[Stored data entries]
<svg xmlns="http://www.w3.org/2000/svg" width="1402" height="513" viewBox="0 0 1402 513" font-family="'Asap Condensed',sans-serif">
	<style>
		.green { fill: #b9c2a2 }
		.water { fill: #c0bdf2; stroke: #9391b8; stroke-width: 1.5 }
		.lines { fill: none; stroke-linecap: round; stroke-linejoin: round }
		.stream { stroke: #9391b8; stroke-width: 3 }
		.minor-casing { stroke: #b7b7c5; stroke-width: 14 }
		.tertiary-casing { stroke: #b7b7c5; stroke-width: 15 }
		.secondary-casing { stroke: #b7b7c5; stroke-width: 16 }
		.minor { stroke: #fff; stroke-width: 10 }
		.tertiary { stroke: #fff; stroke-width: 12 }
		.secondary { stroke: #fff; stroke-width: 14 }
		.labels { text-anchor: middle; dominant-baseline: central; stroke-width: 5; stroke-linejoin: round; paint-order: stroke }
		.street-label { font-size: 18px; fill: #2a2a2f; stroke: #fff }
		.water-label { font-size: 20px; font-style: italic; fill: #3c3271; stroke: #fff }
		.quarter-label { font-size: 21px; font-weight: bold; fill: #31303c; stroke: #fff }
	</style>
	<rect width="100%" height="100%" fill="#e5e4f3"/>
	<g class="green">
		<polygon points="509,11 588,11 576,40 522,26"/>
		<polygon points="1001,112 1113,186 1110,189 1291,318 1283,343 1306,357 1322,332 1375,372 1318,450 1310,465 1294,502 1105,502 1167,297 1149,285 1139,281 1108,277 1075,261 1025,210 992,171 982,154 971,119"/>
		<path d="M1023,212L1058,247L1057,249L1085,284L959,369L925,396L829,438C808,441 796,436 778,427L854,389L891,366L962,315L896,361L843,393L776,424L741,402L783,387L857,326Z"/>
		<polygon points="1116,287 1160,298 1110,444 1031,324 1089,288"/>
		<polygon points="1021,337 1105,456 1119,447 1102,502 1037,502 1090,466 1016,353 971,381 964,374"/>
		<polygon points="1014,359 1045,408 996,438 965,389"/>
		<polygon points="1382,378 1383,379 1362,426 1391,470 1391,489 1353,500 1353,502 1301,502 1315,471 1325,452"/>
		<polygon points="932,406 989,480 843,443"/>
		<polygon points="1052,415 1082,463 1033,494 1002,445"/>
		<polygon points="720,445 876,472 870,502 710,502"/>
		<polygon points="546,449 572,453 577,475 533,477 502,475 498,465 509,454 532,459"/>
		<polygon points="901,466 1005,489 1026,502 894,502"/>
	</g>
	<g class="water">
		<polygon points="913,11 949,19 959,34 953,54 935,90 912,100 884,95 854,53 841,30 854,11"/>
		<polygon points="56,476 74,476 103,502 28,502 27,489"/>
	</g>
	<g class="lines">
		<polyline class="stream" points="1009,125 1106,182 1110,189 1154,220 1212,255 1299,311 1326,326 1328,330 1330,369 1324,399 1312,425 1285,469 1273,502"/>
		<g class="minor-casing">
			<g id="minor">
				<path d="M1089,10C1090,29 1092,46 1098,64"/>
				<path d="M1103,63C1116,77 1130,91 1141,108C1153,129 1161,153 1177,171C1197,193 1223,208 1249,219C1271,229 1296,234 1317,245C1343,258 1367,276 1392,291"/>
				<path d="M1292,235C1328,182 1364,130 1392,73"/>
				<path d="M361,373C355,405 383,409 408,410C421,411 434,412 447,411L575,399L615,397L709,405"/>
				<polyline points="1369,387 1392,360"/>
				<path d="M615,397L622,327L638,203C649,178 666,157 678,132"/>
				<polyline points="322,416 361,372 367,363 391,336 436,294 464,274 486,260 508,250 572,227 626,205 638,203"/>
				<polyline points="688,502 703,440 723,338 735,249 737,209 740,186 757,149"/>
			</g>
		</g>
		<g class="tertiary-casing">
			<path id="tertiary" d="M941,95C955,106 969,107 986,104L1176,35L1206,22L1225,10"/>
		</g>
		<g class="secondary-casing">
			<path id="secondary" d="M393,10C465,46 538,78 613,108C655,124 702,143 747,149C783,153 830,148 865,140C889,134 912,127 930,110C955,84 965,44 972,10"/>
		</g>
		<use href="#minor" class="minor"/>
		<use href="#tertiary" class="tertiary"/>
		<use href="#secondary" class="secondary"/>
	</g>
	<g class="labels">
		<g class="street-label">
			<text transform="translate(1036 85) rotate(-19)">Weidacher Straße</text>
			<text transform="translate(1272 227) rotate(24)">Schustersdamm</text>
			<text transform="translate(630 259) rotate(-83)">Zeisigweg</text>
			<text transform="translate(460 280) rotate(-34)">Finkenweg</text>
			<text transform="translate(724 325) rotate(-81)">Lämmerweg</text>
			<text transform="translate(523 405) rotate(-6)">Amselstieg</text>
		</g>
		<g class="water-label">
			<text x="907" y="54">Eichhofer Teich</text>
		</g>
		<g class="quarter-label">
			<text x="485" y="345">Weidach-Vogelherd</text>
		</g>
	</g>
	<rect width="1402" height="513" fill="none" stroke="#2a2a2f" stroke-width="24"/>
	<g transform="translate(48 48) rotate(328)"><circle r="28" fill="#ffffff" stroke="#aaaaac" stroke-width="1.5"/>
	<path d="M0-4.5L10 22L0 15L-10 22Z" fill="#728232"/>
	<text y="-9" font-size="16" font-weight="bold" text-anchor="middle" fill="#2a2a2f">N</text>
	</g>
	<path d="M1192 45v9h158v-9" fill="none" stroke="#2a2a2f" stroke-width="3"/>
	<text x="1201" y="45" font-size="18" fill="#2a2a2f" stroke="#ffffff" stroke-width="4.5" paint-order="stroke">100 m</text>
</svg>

--

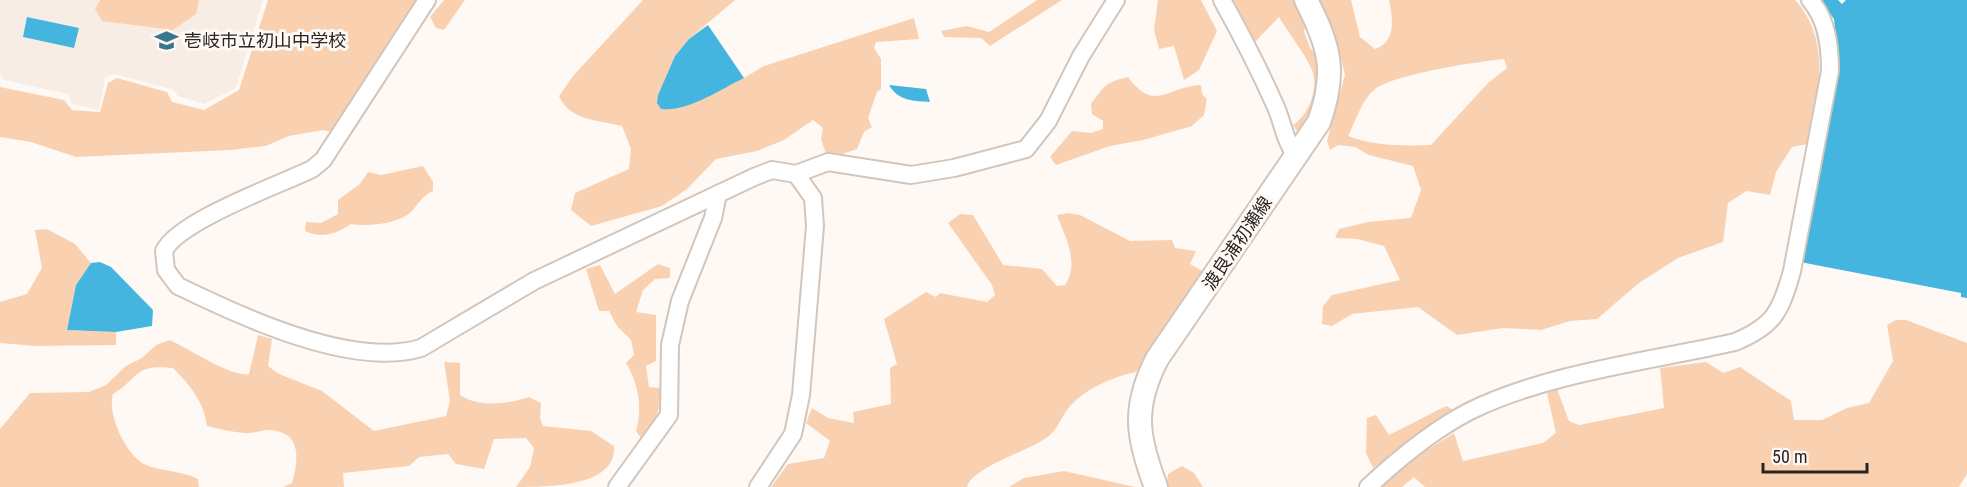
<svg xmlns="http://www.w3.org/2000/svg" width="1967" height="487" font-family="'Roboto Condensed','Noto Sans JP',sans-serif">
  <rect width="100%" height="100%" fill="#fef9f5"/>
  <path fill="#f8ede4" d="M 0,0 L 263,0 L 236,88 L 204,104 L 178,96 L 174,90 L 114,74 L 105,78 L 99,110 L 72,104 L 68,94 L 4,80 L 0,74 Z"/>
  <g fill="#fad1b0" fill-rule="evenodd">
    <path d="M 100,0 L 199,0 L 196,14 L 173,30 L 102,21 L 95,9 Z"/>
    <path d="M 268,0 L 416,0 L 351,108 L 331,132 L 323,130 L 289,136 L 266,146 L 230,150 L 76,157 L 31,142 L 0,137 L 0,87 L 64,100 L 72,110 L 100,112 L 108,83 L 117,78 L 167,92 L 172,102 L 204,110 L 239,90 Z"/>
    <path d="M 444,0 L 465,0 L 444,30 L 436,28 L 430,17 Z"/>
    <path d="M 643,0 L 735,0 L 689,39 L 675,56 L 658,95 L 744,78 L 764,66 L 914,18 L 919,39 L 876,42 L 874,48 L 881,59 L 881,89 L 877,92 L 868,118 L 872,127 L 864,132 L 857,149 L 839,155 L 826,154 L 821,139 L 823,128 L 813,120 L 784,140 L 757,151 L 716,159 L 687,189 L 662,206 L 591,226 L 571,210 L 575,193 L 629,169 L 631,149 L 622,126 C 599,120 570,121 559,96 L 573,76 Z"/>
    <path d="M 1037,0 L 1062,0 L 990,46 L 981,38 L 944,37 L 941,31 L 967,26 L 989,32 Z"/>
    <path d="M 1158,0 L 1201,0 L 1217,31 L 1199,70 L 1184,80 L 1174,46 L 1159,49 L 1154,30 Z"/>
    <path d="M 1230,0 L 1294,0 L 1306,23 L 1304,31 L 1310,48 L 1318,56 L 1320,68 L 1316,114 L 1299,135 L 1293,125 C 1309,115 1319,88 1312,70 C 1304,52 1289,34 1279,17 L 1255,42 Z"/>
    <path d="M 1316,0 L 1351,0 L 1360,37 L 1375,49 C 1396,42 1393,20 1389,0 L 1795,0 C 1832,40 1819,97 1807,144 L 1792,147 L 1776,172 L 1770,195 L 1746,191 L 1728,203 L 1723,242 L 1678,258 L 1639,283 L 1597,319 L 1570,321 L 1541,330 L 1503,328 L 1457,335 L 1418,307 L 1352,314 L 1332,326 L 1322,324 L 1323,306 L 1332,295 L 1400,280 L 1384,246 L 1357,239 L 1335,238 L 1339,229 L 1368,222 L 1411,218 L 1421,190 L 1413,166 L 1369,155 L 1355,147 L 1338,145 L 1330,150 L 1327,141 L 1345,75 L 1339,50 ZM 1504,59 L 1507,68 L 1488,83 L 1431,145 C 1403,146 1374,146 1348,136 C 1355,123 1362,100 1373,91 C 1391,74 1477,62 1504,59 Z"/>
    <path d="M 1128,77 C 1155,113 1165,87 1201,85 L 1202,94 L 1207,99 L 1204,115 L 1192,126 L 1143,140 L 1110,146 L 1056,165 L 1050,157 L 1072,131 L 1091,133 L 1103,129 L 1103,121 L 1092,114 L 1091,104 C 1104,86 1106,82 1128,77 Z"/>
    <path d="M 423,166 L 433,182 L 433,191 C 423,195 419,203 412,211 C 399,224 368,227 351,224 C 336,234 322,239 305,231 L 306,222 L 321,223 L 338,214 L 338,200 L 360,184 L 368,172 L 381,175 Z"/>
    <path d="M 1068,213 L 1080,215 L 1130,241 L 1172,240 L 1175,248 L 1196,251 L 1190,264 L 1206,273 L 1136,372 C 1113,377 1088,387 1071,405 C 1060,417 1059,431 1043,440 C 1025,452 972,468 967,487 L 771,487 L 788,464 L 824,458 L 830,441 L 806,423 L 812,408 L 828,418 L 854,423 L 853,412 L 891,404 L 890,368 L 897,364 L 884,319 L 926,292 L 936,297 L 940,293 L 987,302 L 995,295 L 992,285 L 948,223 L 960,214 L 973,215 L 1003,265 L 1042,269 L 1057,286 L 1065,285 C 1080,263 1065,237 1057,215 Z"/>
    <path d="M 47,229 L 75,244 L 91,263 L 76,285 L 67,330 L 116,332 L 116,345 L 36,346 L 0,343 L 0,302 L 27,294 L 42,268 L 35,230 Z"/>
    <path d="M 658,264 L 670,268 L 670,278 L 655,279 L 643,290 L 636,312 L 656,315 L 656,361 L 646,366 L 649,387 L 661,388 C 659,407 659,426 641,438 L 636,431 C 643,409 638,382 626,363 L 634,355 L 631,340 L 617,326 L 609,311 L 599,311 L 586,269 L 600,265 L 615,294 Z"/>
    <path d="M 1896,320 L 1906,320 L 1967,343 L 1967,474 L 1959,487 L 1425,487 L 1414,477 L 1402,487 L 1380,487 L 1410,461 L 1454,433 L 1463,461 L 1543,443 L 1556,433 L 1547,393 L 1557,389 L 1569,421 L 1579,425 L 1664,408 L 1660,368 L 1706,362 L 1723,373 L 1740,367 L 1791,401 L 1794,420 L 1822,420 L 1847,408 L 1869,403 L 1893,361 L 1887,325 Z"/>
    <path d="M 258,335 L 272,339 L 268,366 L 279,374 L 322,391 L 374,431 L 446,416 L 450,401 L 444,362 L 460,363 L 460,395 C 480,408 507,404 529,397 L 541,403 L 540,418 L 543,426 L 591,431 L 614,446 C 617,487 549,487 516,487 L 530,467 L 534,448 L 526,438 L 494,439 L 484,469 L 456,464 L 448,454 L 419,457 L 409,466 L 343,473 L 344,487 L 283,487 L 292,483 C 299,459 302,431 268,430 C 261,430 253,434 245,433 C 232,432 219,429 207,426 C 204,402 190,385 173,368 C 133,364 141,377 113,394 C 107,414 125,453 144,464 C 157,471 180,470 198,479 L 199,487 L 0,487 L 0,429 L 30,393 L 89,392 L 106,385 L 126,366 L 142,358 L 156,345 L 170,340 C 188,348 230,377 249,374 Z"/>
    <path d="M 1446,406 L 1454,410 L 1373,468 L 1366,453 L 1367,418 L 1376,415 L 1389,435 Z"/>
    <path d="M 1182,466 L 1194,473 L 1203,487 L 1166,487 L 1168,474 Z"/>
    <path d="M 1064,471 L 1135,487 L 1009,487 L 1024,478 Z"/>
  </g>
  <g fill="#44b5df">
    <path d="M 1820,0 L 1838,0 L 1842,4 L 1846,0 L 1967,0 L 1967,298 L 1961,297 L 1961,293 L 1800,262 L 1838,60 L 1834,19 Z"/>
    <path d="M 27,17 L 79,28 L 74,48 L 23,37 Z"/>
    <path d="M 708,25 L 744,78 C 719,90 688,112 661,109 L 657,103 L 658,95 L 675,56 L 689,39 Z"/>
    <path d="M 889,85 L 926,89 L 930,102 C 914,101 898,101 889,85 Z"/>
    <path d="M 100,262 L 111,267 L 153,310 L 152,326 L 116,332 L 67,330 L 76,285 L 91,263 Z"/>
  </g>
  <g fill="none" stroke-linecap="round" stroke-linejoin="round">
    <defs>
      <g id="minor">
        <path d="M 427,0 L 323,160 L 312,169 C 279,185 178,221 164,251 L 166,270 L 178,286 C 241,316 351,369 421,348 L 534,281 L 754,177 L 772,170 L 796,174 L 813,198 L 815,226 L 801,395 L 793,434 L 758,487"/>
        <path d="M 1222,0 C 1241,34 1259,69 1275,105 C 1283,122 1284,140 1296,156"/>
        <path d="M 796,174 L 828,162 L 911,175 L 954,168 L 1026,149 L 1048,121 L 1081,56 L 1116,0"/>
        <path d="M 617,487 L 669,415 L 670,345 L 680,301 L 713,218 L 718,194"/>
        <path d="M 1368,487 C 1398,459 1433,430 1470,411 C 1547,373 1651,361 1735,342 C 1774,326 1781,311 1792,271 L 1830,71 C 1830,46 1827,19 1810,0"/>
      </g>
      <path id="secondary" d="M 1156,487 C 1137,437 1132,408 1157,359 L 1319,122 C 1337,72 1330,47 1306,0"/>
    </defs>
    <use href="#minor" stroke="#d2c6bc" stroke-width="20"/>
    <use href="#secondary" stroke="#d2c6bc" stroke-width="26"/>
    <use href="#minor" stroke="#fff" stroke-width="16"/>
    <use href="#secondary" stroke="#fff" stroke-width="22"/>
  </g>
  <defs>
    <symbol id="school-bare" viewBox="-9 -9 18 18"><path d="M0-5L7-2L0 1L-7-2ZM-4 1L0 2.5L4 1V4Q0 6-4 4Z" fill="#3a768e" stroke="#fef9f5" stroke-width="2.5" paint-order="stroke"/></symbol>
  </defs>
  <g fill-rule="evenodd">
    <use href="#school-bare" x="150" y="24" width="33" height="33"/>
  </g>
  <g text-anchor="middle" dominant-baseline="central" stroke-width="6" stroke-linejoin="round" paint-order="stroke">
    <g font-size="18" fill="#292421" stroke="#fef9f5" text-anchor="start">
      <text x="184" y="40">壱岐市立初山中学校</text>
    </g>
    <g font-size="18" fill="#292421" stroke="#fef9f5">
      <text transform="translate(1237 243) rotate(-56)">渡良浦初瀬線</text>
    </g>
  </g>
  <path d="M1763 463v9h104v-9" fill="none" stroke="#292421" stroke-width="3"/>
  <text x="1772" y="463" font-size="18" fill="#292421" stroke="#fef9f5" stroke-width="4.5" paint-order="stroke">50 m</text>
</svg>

_DESCRIPTION OF THE TASK_
Whenever a line above contains "lines", copy that line.

_ANSWER SPACE_
		.lines { fill: none; stroke-linecap: round; stroke-linejoin: round }
	<g class="lines">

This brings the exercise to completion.